* [PROVIDED MATERIAL]
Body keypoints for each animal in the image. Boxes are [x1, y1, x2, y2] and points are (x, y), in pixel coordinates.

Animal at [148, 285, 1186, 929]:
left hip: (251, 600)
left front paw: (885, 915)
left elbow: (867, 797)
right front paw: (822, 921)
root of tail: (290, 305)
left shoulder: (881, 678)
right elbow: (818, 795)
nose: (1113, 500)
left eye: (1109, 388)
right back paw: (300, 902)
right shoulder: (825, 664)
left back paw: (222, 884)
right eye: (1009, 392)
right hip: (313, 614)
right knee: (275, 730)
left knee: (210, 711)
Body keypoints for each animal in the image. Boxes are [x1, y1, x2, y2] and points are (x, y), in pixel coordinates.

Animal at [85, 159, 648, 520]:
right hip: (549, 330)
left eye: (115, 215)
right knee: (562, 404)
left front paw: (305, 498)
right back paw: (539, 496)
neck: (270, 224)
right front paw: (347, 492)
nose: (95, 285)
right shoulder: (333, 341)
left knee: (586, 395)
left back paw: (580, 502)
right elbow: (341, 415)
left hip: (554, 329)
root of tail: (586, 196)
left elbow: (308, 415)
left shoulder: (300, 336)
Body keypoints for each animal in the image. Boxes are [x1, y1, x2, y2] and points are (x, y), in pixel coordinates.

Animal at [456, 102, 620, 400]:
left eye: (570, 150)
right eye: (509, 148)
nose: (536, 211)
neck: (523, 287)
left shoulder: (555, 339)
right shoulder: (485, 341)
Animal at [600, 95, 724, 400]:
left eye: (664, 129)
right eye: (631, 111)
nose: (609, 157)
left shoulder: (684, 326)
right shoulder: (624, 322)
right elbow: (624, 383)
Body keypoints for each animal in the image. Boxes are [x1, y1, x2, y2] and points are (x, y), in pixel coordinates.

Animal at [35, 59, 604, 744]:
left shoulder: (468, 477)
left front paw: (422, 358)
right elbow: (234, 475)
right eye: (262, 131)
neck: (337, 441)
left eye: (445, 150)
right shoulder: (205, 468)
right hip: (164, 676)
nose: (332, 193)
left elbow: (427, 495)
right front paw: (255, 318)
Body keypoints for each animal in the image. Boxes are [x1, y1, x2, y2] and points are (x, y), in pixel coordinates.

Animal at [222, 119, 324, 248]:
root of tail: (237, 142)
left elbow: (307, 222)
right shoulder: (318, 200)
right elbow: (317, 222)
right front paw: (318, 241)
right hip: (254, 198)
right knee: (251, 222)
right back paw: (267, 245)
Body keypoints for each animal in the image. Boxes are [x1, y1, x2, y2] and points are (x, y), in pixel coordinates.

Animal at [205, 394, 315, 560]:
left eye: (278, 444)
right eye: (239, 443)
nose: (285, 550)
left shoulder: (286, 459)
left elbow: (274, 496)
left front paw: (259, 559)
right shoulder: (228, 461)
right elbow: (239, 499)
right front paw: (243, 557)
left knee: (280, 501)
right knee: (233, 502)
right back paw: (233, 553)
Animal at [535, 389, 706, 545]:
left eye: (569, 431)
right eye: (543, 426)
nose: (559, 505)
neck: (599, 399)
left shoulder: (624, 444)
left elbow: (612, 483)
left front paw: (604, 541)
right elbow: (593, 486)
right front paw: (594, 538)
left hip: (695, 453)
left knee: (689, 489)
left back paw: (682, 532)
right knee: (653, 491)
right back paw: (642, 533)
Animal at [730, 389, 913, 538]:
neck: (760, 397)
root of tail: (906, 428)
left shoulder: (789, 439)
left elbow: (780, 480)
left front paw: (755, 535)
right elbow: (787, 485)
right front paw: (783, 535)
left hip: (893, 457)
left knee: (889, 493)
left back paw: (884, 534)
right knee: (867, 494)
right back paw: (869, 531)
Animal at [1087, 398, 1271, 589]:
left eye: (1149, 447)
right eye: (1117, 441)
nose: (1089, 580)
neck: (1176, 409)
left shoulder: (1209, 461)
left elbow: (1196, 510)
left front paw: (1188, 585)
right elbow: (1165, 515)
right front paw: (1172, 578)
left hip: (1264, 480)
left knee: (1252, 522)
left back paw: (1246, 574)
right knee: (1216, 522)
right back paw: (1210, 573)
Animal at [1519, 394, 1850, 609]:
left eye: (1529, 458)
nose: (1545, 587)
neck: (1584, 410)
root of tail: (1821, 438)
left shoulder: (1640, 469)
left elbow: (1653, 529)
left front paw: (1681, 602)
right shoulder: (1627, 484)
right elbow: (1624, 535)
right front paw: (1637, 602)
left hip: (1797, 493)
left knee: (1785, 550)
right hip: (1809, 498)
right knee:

* [EXERCISE]
Exactly as written, please output every entry.

* [ANSWER TO THIS PROBLEM]
Body keypoints for each animal in the image. Boxes are [x1, y1, x2, y2] and points are (x, y), in pixel coordinates.

Animal at [148, 285, 1186, 929]:
left hip: (251, 600)
left front paw: (885, 915)
left elbow: (867, 797)
right front paw: (822, 921)
root of tail: (290, 305)
left shoulder: (881, 678)
right elbow: (818, 795)
nose: (1113, 500)
left eye: (1109, 388)
right back paw: (300, 902)
right shoulder: (825, 664)
left back paw: (222, 884)
right eye: (1009, 392)
right hip: (313, 614)
right knee: (275, 730)
left knee: (210, 711)
Body keypoints for each animal in the image. Boxes are [x1, y1, x2, y2] and points are (x, y), in pixel coordinates.

Animal at [85, 159, 648, 520]:
right hip: (549, 330)
left eye: (115, 215)
right knee: (562, 404)
left front paw: (305, 498)
right back paw: (539, 496)
neck: (270, 224)
right front paw: (347, 492)
nose: (95, 285)
right shoulder: (333, 341)
left knee: (586, 395)
left back paw: (580, 502)
right elbow: (341, 415)
left hip: (554, 329)
root of tail: (586, 196)
left elbow: (308, 415)
left shoulder: (300, 336)
Body keypoints for each animal in the image. Boxes are [x1, y1, x2, y2] and points are (x, y), in pixel coordinates.

Animal at [456, 102, 620, 400]:
left eye: (570, 150)
right eye: (509, 148)
nose: (536, 211)
neck: (523, 287)
left shoulder: (555, 339)
right shoulder: (485, 341)
Animal at [600, 95, 724, 400]:
left eye: (664, 129)
right eye: (631, 111)
nose: (609, 157)
left shoulder: (684, 326)
right shoulder: (624, 322)
right elbow: (624, 383)
Body keypoints for each animal in the image. Boxes are [x1, y1, x2, y2] and points are (x, y), in pixel coordinates.

Animal at [35, 59, 604, 744]:
left shoulder: (468, 477)
left front paw: (422, 358)
right elbow: (234, 475)
right eye: (262, 131)
neck: (337, 441)
left eye: (445, 150)
right shoulder: (205, 468)
right hip: (164, 676)
nose: (332, 193)
left elbow: (427, 495)
right front paw: (255, 318)
Body keypoints for each animal in the image. Boxes are [x1, y1, x2, y2] and points are (x, y), in pixel coordinates.

Animal at [222, 119, 324, 248]:
root of tail: (237, 142)
left elbow: (307, 222)
right shoulder: (318, 200)
right elbow: (317, 222)
right front paw: (318, 241)
right hip: (254, 198)
right knee: (251, 222)
right back paw: (267, 245)
Body keypoints for each animal in the image. Boxes are [x1, y1, x2, y2] and points are (x, y), in pixel coordinates.

Animal at [205, 394, 315, 560]:
left eye: (278, 444)
right eye: (239, 443)
nose: (285, 550)
left shoulder: (286, 459)
left elbow: (274, 496)
left front paw: (259, 559)
right shoulder: (228, 461)
right elbow: (239, 499)
right front paw: (243, 557)
left knee: (280, 501)
right knee: (233, 502)
right back paw: (233, 553)
Animal at [535, 389, 706, 545]:
left eye: (569, 431)
right eye: (543, 426)
nose: (559, 505)
neck: (599, 399)
left shoulder: (624, 444)
left elbow: (612, 483)
left front paw: (604, 541)
right elbow: (593, 486)
right front paw: (594, 538)
left hip: (695, 453)
left knee: (689, 489)
left back paw: (682, 532)
right knee: (653, 491)
right back paw: (642, 533)
Animal at [730, 389, 913, 538]:
neck: (760, 397)
root of tail: (906, 428)
left shoulder: (789, 439)
left elbow: (780, 480)
left front paw: (755, 535)
right elbow: (787, 485)
right front paw: (783, 535)
left hip: (893, 457)
left knee: (889, 493)
left back paw: (884, 534)
right knee: (867, 494)
right back paw: (869, 531)
Animal at [1087, 398, 1271, 589]:
left eye: (1149, 447)
right eye: (1117, 441)
nose: (1089, 580)
neck: (1176, 409)
left shoulder: (1209, 461)
left elbow: (1196, 510)
left front paw: (1188, 585)
right elbow: (1165, 515)
right front paw: (1172, 578)
left hip: (1264, 480)
left knee: (1252, 522)
left back paw: (1246, 574)
right knee: (1216, 522)
right back paw: (1210, 573)
Animal at [1519, 394, 1850, 609]:
left eye: (1529, 458)
nose: (1545, 587)
neck: (1584, 410)
root of tail: (1821, 438)
left shoulder: (1640, 469)
left elbow: (1653, 529)
left front paw: (1681, 602)
right shoulder: (1627, 484)
right elbow: (1624, 535)
right front paw: (1637, 602)
left hip: (1797, 493)
left knee: (1785, 550)
right hip: (1809, 498)
right knee:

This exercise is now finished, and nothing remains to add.